Re: EPUB Road Map

It also depends on what we mean by living standard.
Right now there is no living standard process in W3C. Work is going on on proposals. 

I think it would be good to wait for proposals to come out and then evaluate if it suits the needs of EPUB 3 road map.


With regards
Avneesh

From: Laurent Le Meur 
Sent: Wednesday, August 7, 2019 19:40
To: Dave Cramer 
Cc: W3C EPUB3 Community Group 
Subject: Re: EPUB Road Map

Hi,  

Because (X)HTML 5 is a living standard, this would make sense for EPUB 3 to be also a living standard and it would give publishers, distributors and application developers the feeling of stability for EPUB 3 they badly need.

When a snapshot has to be built, for instance to create an equivalence with the ISO EPUB spec, this can still be done via a publication date or a minor version, but in the latter case the communication would still be on "EPUB 3", not on a specific EPUB 3.x.

re. possible revision to EPUB 3, ok for adding core media types of similar updates, to be discussed by the CG and BG; 
but opening EPUB 3 to pure HTML would be a nightmare (for EPUB Check and many reading systems especially). 

Laurent 


  Le 6 août 2019 à 18:26, Dave Cramer <dauwhe@gmail.com> a écrit :

  Now that EPUB 3.2 has been published, what's next for EPUB? This will be discussed in the CG call this Thursday (agenda forthcoming) but it's a big question (or a bunch of questions), and I hope discussion will extend beyond the CG calls.
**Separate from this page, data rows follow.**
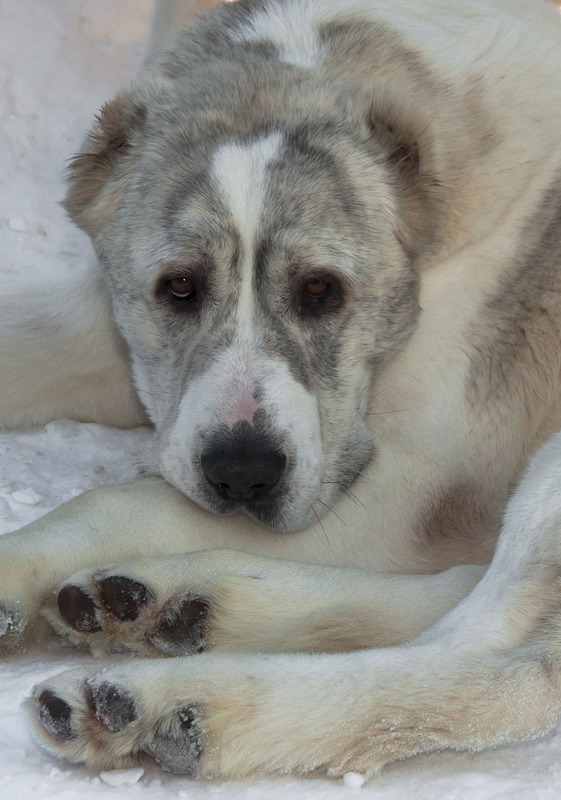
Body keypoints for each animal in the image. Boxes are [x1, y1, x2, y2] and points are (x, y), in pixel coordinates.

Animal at [1, 0, 560, 780]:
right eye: (178, 287)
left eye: (321, 290)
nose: (243, 472)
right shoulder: (99, 326)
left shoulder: (413, 493)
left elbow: (120, 502)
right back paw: (189, 603)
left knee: (495, 664)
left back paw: (172, 703)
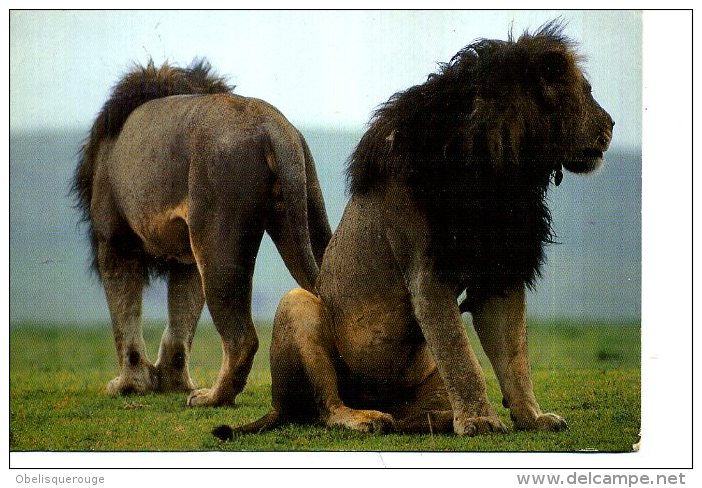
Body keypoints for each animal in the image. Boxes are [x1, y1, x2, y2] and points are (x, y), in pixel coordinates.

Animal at [214, 21, 616, 438]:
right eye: (588, 91)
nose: (612, 124)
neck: (502, 168)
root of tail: (276, 405)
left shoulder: (498, 271)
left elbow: (514, 356)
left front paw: (532, 418)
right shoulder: (427, 274)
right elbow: (462, 357)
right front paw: (480, 421)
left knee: (411, 410)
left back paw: (431, 419)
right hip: (299, 306)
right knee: (326, 406)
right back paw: (365, 418)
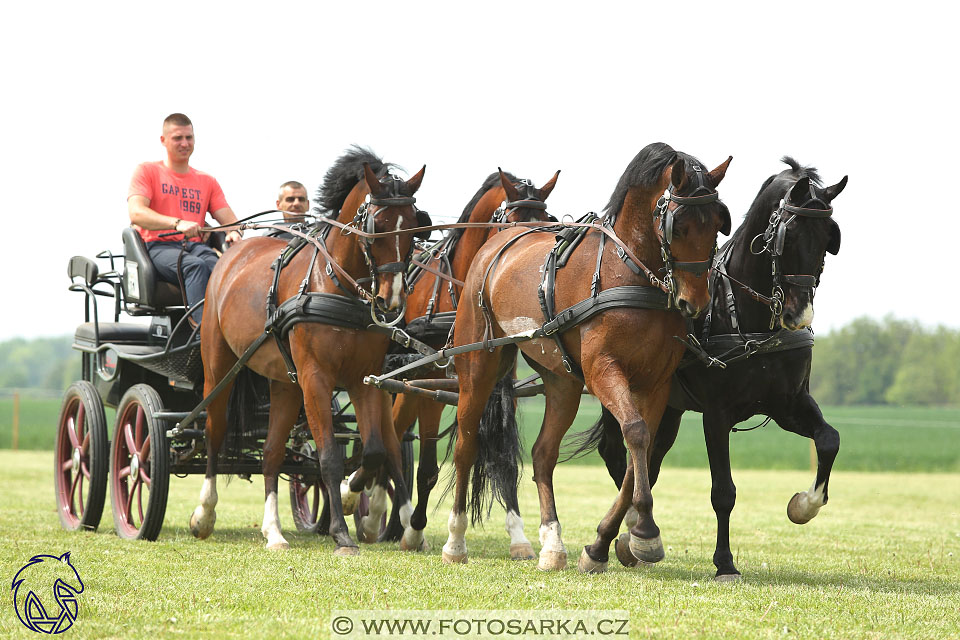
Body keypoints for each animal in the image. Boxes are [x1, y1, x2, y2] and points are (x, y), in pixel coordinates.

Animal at [192, 146, 432, 556]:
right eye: (378, 226)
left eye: (417, 228)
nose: (393, 300)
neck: (336, 284)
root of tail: (235, 250)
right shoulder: (316, 377)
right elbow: (330, 456)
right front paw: (341, 532)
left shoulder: (364, 378)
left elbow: (374, 450)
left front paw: (352, 498)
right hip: (219, 365)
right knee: (215, 430)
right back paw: (205, 514)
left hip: (285, 383)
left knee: (272, 453)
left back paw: (274, 531)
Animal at [368, 168, 560, 552]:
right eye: (510, 222)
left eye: (546, 222)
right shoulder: (430, 380)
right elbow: (427, 467)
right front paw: (415, 529)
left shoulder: (500, 384)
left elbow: (503, 456)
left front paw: (518, 534)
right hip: (406, 381)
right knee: (390, 435)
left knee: (394, 434)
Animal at [444, 141, 736, 568]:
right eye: (679, 226)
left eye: (717, 223)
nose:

Some thoughts:


  1. How should EPUB 3 be maintained? I personally thing EPUB 3.X is a good candidate to become a living standard in the manner of HTML. I also wonder the specs be easier to read and maintain if written in a different way, for example Matt's suggestion to separate reading system conformance from content conformance? 


  2. What, if anything, needs to be added or changed in EPUB 3? There are some possible changes that would not invalidate any existing EPUB, such as adding opus as a core media type or allowing the HTML serialization. But what new features are driven by business needs? And how do we balance a desire for new features against the costs of supporting them? There is value in a stable spec, and I don't want to spend the rest of my life on EPUB 3.3, 3.4, 3.5, 3.6, 3.7, 3.8, 3.9, 3.10… 


  By chance, I ran across the original EPUB 3 Charter (http://idpf.org/epub/30/wg-charter) this morning. Written in 2010, it described fourteen goals for what turned out to be EPUB 3.0. Nine years later, which of these goals have we met? What new goals would we add?

  3. What should we do about all the EPUB satellite specs? The IDPF published nearly a dozen specs, which have largely not been implemented by reading systems or used by content authors. Should some of these be revived? Should some of these be abandoned?